Pledge collateral serves several functions in Filecoin. It:

  • makes it possible to slash misbehaving or slow miners

  • ensures that miners have skin in the game (for the Filecoin network as a whole)

  • increases the cost of launching a 51% attack

Computing Pledge Collateral

The total pledge collateral across all miners is a fixed proportion of available FIL. Available FIL is computed as the total amount of FIL that has been mined, plus the total amount of FIL that's been vested, minued the amount of FIL which has been burned.

availableFil := minedFil + vestedFil - burnedFil

Pledge collateral is subdivided into two kinds: power collateral and per-capita collateral. Power collateral is split across miners according to their share of the total network power, and per-capita collateral is split across miners evenly. Two parameters, POWER_COLLATERAL_PROPORTION and PER_CAPITA_COLLATERAL_PROPORTION, relate the total amount of collateral to the availableFil.

totalPowerCollateral := availableFil * POWER_COLLATERAL_PROPORTION
totalPerCapitaCollateral := availableFil * PER_CAPITA_COLLATERAL_PROPORTION
totalPledgeCollateral := totalPowerCollateral + totalPerCapitaCollateral

Power-based collateral ensures that miners' collateral is proportional to their economic size and to their expected rewards.
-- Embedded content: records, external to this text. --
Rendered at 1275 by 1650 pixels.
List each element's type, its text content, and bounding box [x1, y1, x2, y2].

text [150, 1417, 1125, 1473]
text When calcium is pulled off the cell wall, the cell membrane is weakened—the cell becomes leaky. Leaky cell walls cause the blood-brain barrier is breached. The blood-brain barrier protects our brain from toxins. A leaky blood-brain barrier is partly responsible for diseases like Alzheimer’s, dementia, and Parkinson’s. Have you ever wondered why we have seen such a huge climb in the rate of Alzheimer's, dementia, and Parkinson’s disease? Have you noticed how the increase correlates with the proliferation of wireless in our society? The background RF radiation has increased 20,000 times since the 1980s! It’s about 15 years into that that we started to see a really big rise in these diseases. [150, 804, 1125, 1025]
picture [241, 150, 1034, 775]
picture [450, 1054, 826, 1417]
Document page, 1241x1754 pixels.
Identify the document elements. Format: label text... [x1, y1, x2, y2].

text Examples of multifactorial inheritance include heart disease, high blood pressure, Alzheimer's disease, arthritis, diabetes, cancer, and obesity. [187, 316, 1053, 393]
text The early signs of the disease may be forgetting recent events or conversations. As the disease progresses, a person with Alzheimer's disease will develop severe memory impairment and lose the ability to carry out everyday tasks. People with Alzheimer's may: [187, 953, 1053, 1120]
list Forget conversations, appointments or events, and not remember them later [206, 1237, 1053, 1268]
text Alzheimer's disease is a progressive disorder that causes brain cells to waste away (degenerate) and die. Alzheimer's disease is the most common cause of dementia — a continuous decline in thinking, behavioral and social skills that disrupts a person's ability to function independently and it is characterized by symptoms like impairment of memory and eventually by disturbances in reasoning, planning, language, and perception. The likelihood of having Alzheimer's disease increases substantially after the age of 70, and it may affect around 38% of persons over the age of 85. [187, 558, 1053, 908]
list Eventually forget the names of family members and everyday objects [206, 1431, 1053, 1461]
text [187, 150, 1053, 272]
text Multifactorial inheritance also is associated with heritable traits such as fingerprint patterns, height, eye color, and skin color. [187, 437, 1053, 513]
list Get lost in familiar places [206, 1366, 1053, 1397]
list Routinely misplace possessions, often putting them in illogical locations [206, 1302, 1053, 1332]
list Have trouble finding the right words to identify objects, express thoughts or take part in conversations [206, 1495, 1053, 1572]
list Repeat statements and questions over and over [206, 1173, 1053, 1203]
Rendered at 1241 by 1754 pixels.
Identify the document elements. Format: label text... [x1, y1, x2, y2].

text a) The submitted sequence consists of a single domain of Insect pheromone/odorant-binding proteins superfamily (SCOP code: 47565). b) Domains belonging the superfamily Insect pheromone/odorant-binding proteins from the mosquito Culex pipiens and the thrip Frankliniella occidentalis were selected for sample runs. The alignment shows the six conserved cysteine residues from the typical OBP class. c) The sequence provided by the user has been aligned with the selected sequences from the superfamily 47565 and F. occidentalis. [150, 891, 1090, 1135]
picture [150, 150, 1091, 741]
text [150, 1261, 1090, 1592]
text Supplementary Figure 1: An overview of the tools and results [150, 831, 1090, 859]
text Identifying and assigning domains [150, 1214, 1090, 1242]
The presence of per-capital collateral acts as a deterrent against Sibyl attacks. We intend for the POWER_COLLATERAL_PROPORTION to be several times larger than the PER_CAPITA_COLLATERAL_PROPORTION.

To calculate any particular miner's collateral requirements, we need to know the miner's power, the total network power, and the total number of miners in the network.

minerPowerCollateral := totalPowerCollateral * minerPower / totalNetworkPower
minerPerCapitaCollateral := totalPerCapitaCollateral / numMiners

Putting all these variables together, we have each miner's individual collateral requirement:

minerPlegeCollateral := availableFil * ( POWER_COLLATERAL_PROPORTION * minerPower / totalNetworkPower PER_CAPITA_COLLATERAL_PROPORTION / numMiners)

Dealing with Undercollateralization

In the course of normal events, miners may become undercollateralized.

They cannot directly undercollateralized themselves by adding more power, as commitSector will fail if they do not have sufficient collateral to cover their power requirements. However, their collateral requirement could increase due to growth in availableFil, a reduction in the total network power, or a reduction in the total number of miners. In such cases, the miner may continue to submit PoSts and mine blocks. When they win blocks, their block rewards will be garnished while they remain undercollateralized.

Parameter Choices

We provisionally propose the following two parameters choices:

POWER_COLLATERAL_PROPORTION := 0.2
PER_CAPITA_COLLATERAL_PROPORTION := 0.05

These are subject to change before launch.